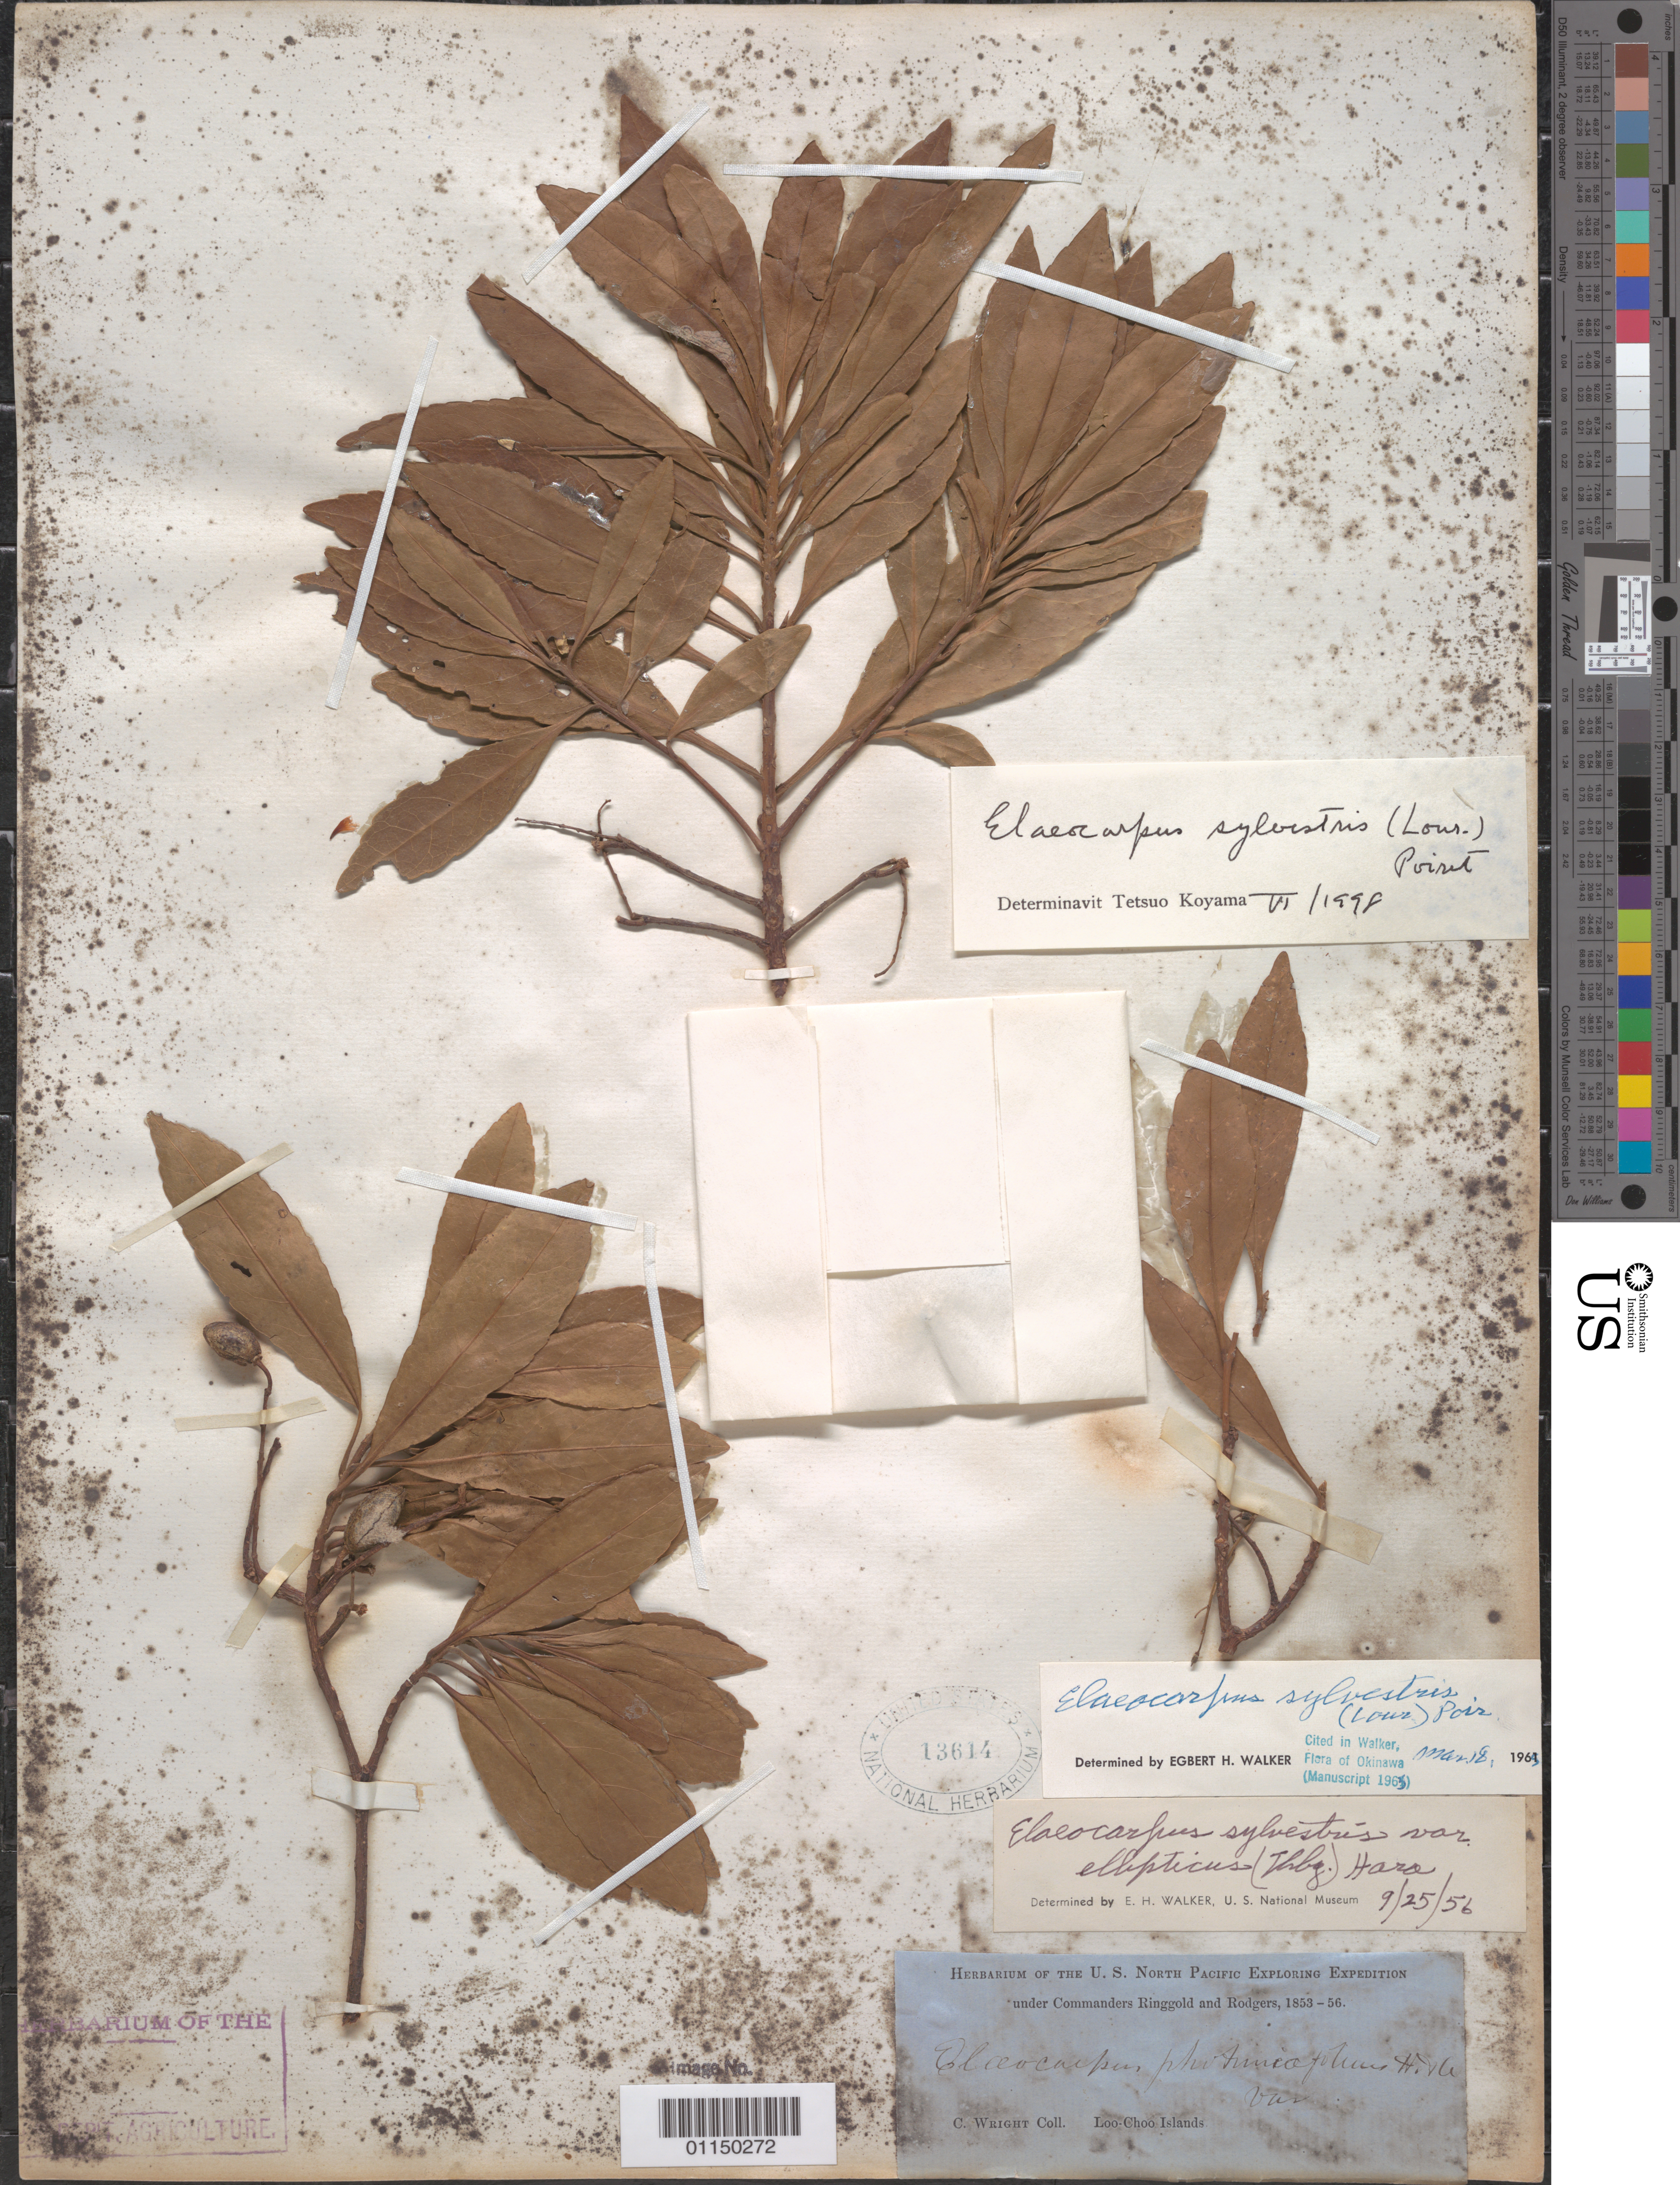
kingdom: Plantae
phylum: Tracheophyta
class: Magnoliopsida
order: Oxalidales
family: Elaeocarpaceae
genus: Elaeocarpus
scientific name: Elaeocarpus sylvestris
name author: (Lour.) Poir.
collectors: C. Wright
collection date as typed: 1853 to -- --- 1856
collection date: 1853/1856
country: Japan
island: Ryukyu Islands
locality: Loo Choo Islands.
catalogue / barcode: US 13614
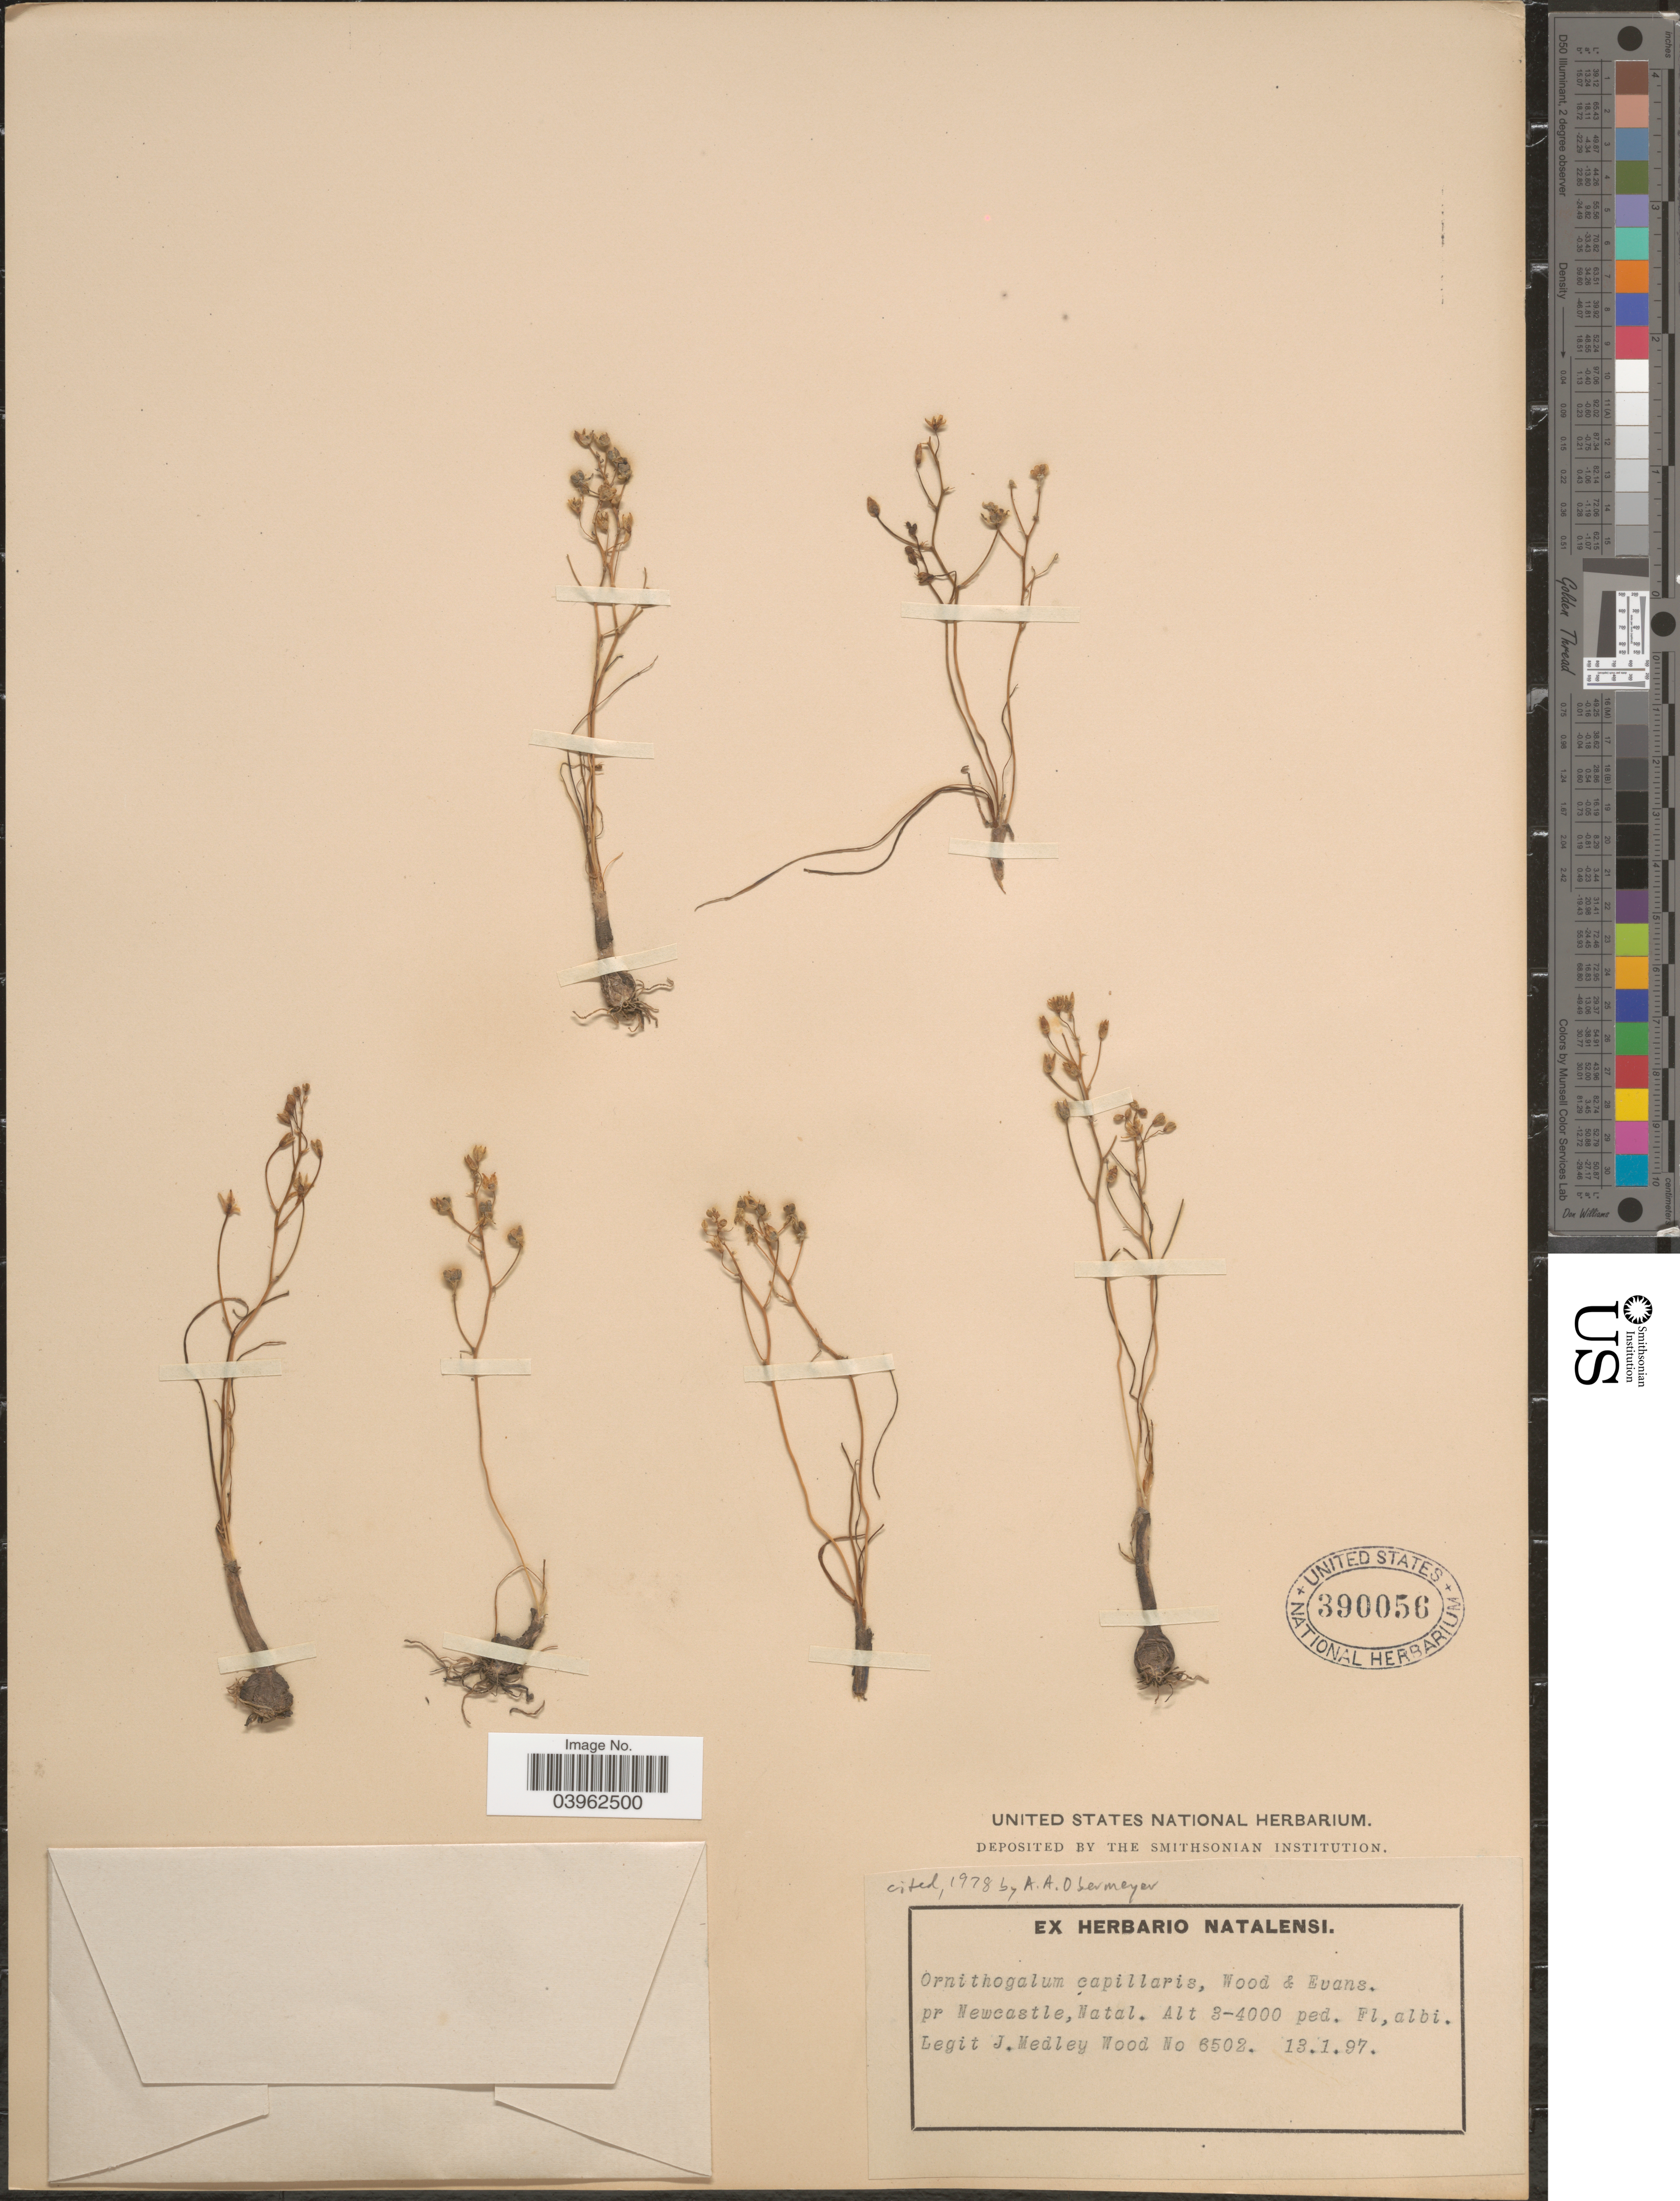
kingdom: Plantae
^^^^^^^^
* Exercise aim
Render the stretch of the data from the line containing "country: Japan" through the end of the data as a numbered list, omitting blank lines. Leave the pictures out of the list.

* Exercise solution
1. country: Japan
2. island: Ryukyu Islands
3. locality: Loo Choo Islands.
4. catalogue / barcode: US 13614
5. kingdom: Plantae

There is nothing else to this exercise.